It’s not like she isn’t talented. She has a good flow, which is the most important thing you can have as a rapper, but it’s definitely not the only thing you need to be considered objectively good, and with that, she comes out lacking. I think she has the potential to be genuinely good at what she does, but her social justice critics won’t let her.

To explain that: “Cookie cutter” doesn’t automatically mean “bad.” Pacific Rim is the most cookie cutter movie in existence, but I and many other people had a blast with it, unlike with a similar cookie cutter action robot movie, TransformersYeah by Usher could be renamed “Background Music In Every Club Scene of Every Cable TV Show,” but it’s still really fun.

If you make manufactured music with the intention of selling it to mass audiences first and foremost, that doesn’t mean that the music has to be bad, but it does mean that it has to be good in other ways in order to be anything worth talking about. With pop music, it’s all about personality. You can make the most generic songs ever, but if you as an artist have a distinct personality that shows in all of your songs, you’ve done something good–you’ve done something that helps your generic music stand out through sheer force of will. That’s why Katy Perry’s early songs are better; she had a personality back then that stamped her music as distinctly Katy Perry. That’s why her new songs are bad; you can’t tell any of her songs from anyone else’s now.

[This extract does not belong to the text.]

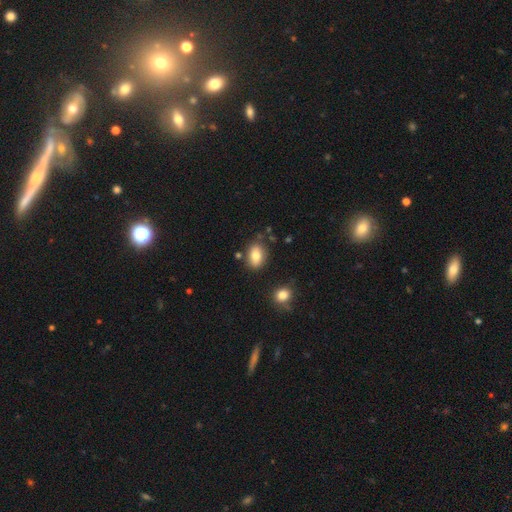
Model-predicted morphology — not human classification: Overall: smooth (79%). How rounded: in between (79%). Merging: none (78%).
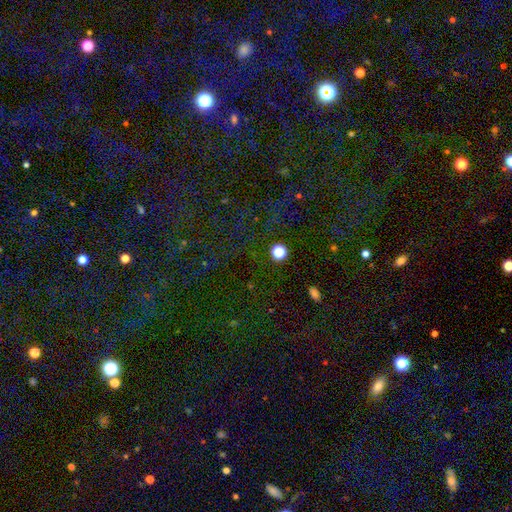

To get back to Iggy Azalea, that lack of a personal touch is what makes her music hit below the mark for me. If she didn’t have a girl’s voice I wouldn’t be able to distinguish her songs from Wiz Kalifah’s. Her novelty is all she has, and her critics are making sure that it’s all she’s ever going to have because that’s all they’re ever going to talk about. Why try to have a personality when no one cares and no one will notice? Any and all attempts she’s made at being her own person with her own style, the social justice warriors have come out of the woodwork to criticize her for being a racist or for appropriating hip-hop culture–basically for being an evil white woman trying to steal stuff from the black folk and make fun of it. Iggy Azalea isn’t going to grow into her skin until people just leave her the hell alone for two seconds and start treating her like a rapper instead of just some racist white girl who wants to “act black.”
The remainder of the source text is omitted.